* WHAT TO DO: Rewrite the data below with every "common name" replaced by "vernacular name" and all other text unchanged. Leave out the pictures.

* TASK INPUTS:
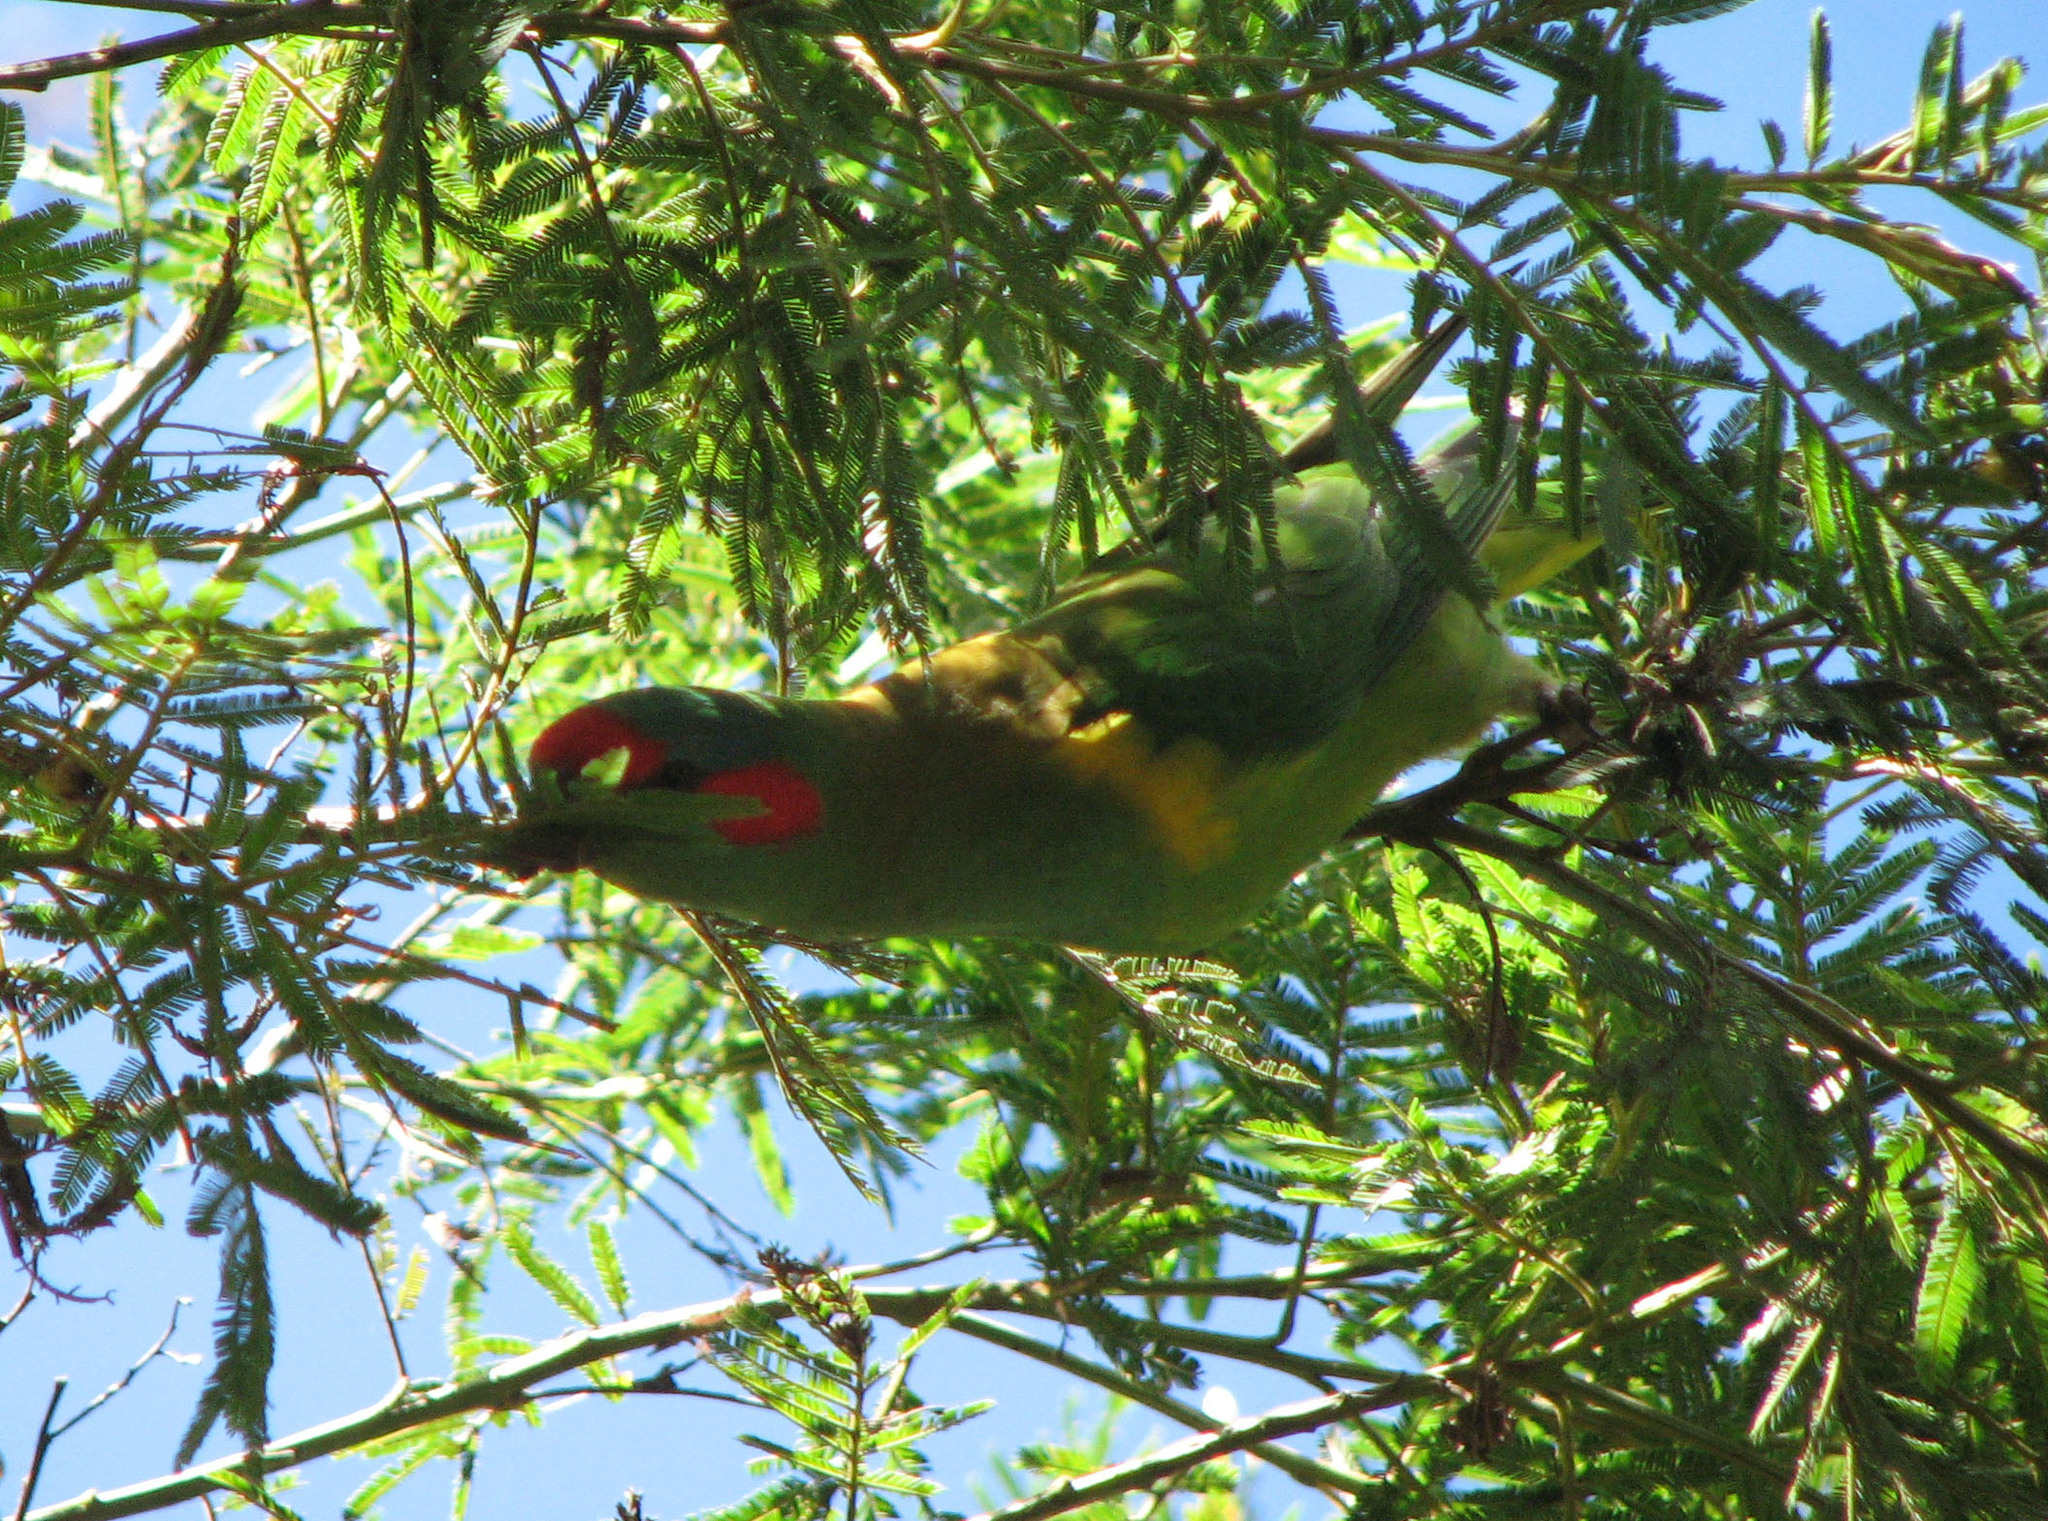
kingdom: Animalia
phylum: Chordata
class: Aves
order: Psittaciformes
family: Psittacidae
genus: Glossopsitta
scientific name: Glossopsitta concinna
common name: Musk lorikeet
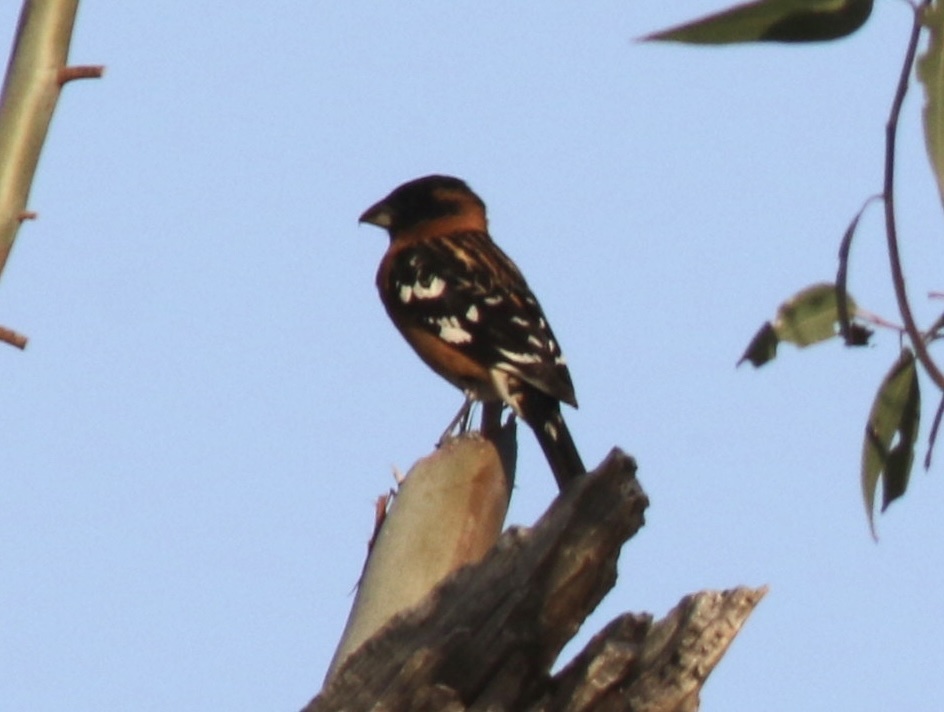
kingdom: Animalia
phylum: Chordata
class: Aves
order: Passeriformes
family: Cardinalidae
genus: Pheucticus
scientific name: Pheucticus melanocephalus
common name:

* REPLY:
kingdom: Animalia
phylum: Chordata
class: Aves
order: Psittaciformes
family: Psittacidae
genus: Glossopsitta
scientific name: Glossopsitta concinna
vernacular name: Musk lorikeet
kingdom: Animalia
phylum: Chordata
class: Aves
order: Passeriformes
family: Cardinalidae
genus: Pheucticus
scientific name: Pheucticus melanocephalus
vernacular name:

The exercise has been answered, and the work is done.